Sunday, February 23, 2014

3 Tips to Avoid the Trap of Multitasking and Missing the Moment

Investing in the Things that are Important - Photo by Joonas Lyytinen
Multitasking is a skill in which many people in our society excel. Take, for instance, the parent who can cook a meal, help with homework, and check email all at the same time. Or the employee who can impress clients and the boss through displays of amazing efficiency and innovative thinking while driving in rush hour traffic. Just because we are in the vicinity does not mean that we are present in the moment.

Although technological advances hail the potential to save time, how much time do we gain to enjoy the priorities in our lives?
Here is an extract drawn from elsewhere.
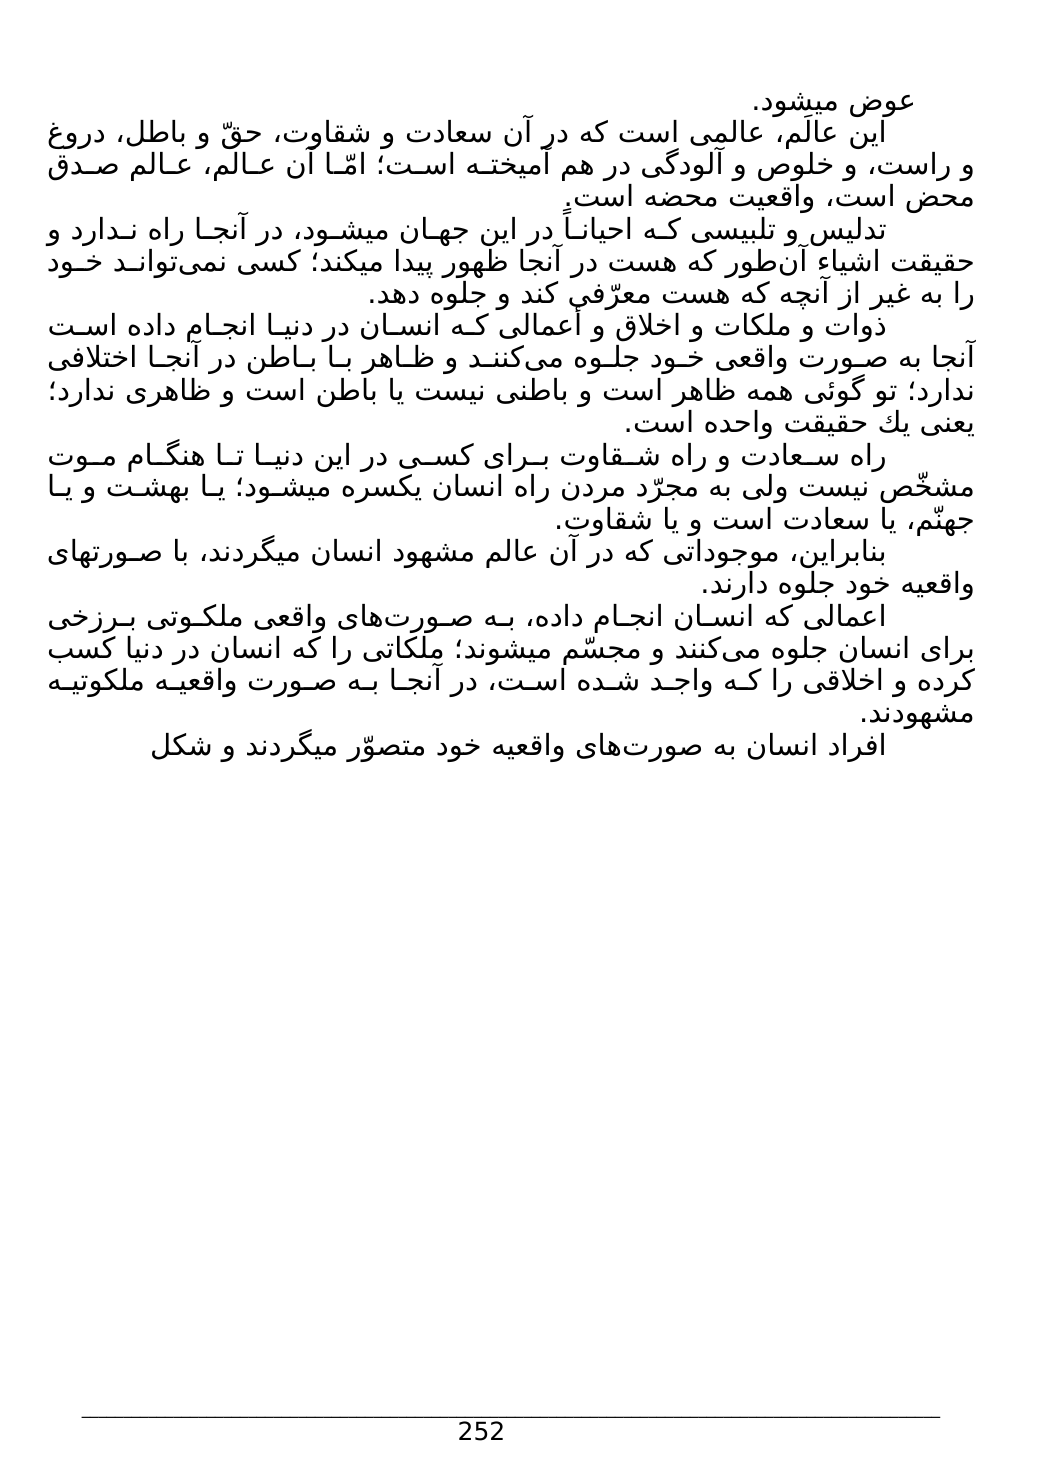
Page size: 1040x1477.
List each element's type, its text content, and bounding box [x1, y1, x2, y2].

Many of us find it easy to do so many things at the same time that we fail to appreciate the moment and the other people in our lives with whom we are sharing those moments. Here are a few tips to ensure that more of our moments have lasting meaning:

Time Management for Parents - Photo by dhester

#1 Cut the Fluff on the Calendar

Many of us find it tempting to overextend on a regular basis, turning us into people who are constantly moving at breakneck speed and rarely have time to enjoy the journey or even the destination. Has our lifestyle become so expensive that we have replaced living with merely existing?

If our family is our priority, should we schedule time to be with and focused those we love? If our faith is high on the list, do our commitments agree? If we seek to be true friends, how much time do we invest into those relationships?

Some of us tend to fill our schedule with other people's priorities or involve the kids in so many activities that none of those activities are enjoyable any more. The kids will likely learn how to schedule their adult lives by watching us. What are we teaching them?

Tips for Connecting with the Family & Unplugging - Photo by Paolo Neo

#2 Unplug

It's okay...really. Electronic devices are sort of like dust and dirty dishes. If you ignore them or turn the switches to off, they will very likely be waiting for you when you are ready to pay attention to them again. Do we need to talk on a cell phone while driving down the road? Is Call Waiting necessary? Do we truly need to watch and read every post on social media sites? Is it necessary to be available or in front of a screen 24/7, even while eating or sleeping?

Scheduling time to disconnect electronic devices can free the rest of the schedule for connecting with people in face-to-face interactions. If we are in the business of teaching our kids to interact and engage with others, it stands to reason that we should give them ample opportunity to practice. Picture this as an investment in the family's future.

Will the decision to unplug be popular and met with great enthusiasm by the ones you love? Maybe not initially...but the potential benefits may far outweigh the risks.

Engaging in Activities that Really Matter - Photo by Chief Journalist Rick Chernitzer

#3 Beware of iWMT

It's the greatest and latest craze that has overtaken much of the world. The iWMT promises to bring us freedom from numerous tasks and connect us with people we didn't know we even wanted to be around. It can consume us with worry or turn completely absorb our time to the detriment of everything around us. Yet, engaging in it is often what people regret when they check the rear view mirror of their lives.

What is iWMT? I'm Wasting My Time.

Even if we believe we deserve more, it matters not how old or young, rich or poor, brave or timid, intelligent or intellectually challenged we are...we are each given 168 hours each week (unless we're changing the clocks up or back an hour). We might try to sleep faster, but that line of thinking eventually takes its toll. Multitasking only goes so far. If we take an honest look at what we do, we may discover that we may be wasting large portions of it.

Choose wisely. Consider a long contemplated risk. Learn to play an instrument. Further one's education. Befriend someone who is lonely. Adopt a healthier lifestyle. Enjoy a sunset or gaze at the stars. Write a book. What can we do that might make a difference ten, twenty, or more years from now?